## Exercise details
Where a line below holds the string "LIST", that line goes into the answer.
START Data for analysis
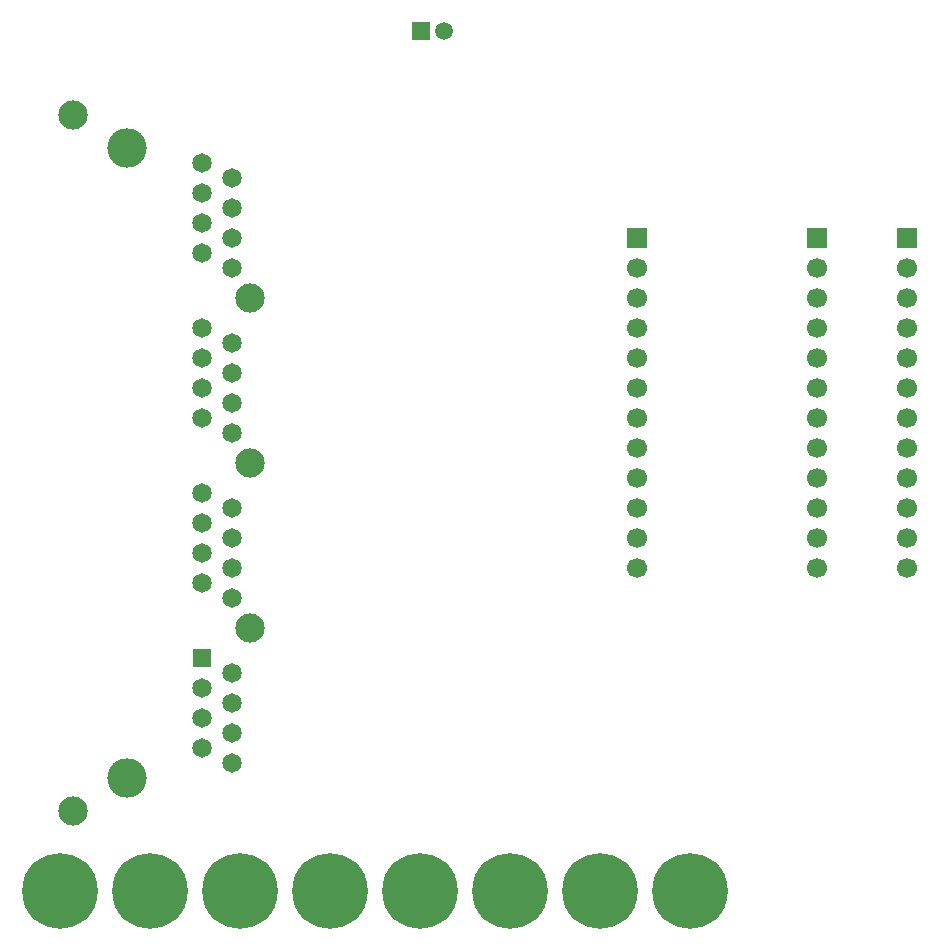
<source format=gbs>
%TF.GenerationSoftware,KiCad,Pcbnew,9.0.7-9.0.7~ubuntu24.04.1*%
%TF.CreationDate,2026-01-11T20:57:21+02:00*%
%TF.ProjectId,HCP65 24 Pin Tester,48435036-3520-4323-9420-50696e205465,V1*%
%TF.SameCoordinates,Original*%
%TF.FileFunction,Soldermask,Bot*%
%TF.FilePolarity,Negative*%
%FSLAX46Y46*%
G04 Gerber Fmt 4.6, Leading zero omitted, Abs format (unit mm)*
G04 Created by KiCad (PCBNEW 9.0.7-9.0.7~ubuntu24.04.1) date 2026-01-11 20:57:21*
%MOMM*%
%LPD*%
G01*
G04 APERTURE LIST*
%ADD10C,1.700000*%
%ADD11R,1.700000X1.700000*%
%ADD12C,2.475000*%
%ADD13C,1.650000*%
%ADD14R,1.650000X1.650000*%
%ADD15C,3.330000*%
%ADD16C,6.400000*%
%ADD17R,1.500000X1.500000*%
%ADD18C,1.500000*%
G04 APERTURE END LIST*
D10*
%TO.C,J3*%
X52070000Y-34290000D03*
X52070000Y-31750000D03*
X52070000Y-29210000D03*
X52070000Y-26670000D03*
X52070000Y-24130000D03*
X52070000Y-21590000D03*
X52070000Y-19050000D03*
X52070000Y-16510000D03*
X52070000Y-13970000D03*
X52070000Y-11430000D03*
X52070000Y-8890000D03*
D11*
X52070000Y-6350000D03*
%TD*%
D12*
%TO.C,J1*%
X-10920000Y-54860000D03*
X4060000Y-39370000D03*
X4060000Y-25400001D03*
X4060000Y-11430000D03*
X-10920000Y4060000D03*
D13*
X2540000Y-8890000D03*
X0Y-7619999D03*
X2540000Y-6350000D03*
X0Y-5080000D03*
X2540000Y-3810000D03*
X0Y-2540000D03*
X2540000Y-1270000D03*
X0Y0D03*
X2540000Y-22860000D03*
X0Y-21590000D03*
X2540000Y-20320000D03*
X0Y-19050000D03*
X2540000Y-17780000D03*
X0Y-16510000D03*
X2540000Y-15240000D03*
X0Y-13970001D03*
X2540000Y-36830000D03*
X0Y-35560000D03*
X2540000Y-34290000D03*
X0Y-33020000D03*
X2540000Y-31750000D03*
X0Y-30479999D03*
X2540000Y-29210000D03*
X0Y-27940000D03*
X2540000Y-50800000D03*
X0Y-49530000D03*
X2540000Y-48260000D03*
X0Y-46989999D03*
X2540000Y-45720000D03*
X0Y-44450000D03*
X2540000Y-43180000D03*
D14*
X0Y-41910000D03*
D15*
X-6350000Y-52070000D03*
X-6350000Y1270000D03*
%TD*%
D16*
%TO.C,H4*%
X3247002Y-61595496D03*
%TD*%
%TO.C,H7*%
X18487002Y-61595496D03*
%TD*%
%TO.C,H8*%
X33727002Y-61595496D03*
%TD*%
%TO.C,H6*%
X26107002Y-61595496D03*
%TD*%
%TO.C,H3*%
X-4372998Y-61595496D03*
%TD*%
%TO.C,H5*%
X10867002Y-61595496D03*
%TD*%
%TO.C,H2*%
X-11992998Y-61595496D03*
%TD*%
D11*
%TO.C,J8*%
X36830000Y-6350000D03*
D10*
X36830000Y-8890000D03*
X36830000Y-11430000D03*
X36830000Y-13970000D03*
X36830000Y-16510000D03*
X36830000Y-19050000D03*
X36830000Y-21590000D03*
X36830000Y-24130000D03*
X36830000Y-26670000D03*
X36830000Y-29210000D03*
X36830000Y-31750000D03*
X36830000Y-34290000D03*
%TD*%
D16*
%TO.C,H1*%
X41347002Y-61595496D03*
%TD*%
D11*
%TO.C,J9*%
X59690000Y-6350000D03*
D10*
X59690000Y-8890000D03*
X59690000Y-11430000D03*
X59690000Y-13970000D03*
X59690000Y-16510000D03*
X59690000Y-19050000D03*
X59690000Y-21590000D03*
X59690000Y-24130000D03*
X59690000Y-26670000D03*
X59690000Y-29210000D03*
X59690000Y-31750000D03*
X59690000Y-34290000D03*
%TD*%
D17*
%TO.C,C10*%
X18542000Y11176000D03*
D18*
X20542000Y11176000D03*
%TD*%
M02*

</source>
END Data for analysis
## Written response
G04 APERTURE LIST*
G04 APERTURE END LIST*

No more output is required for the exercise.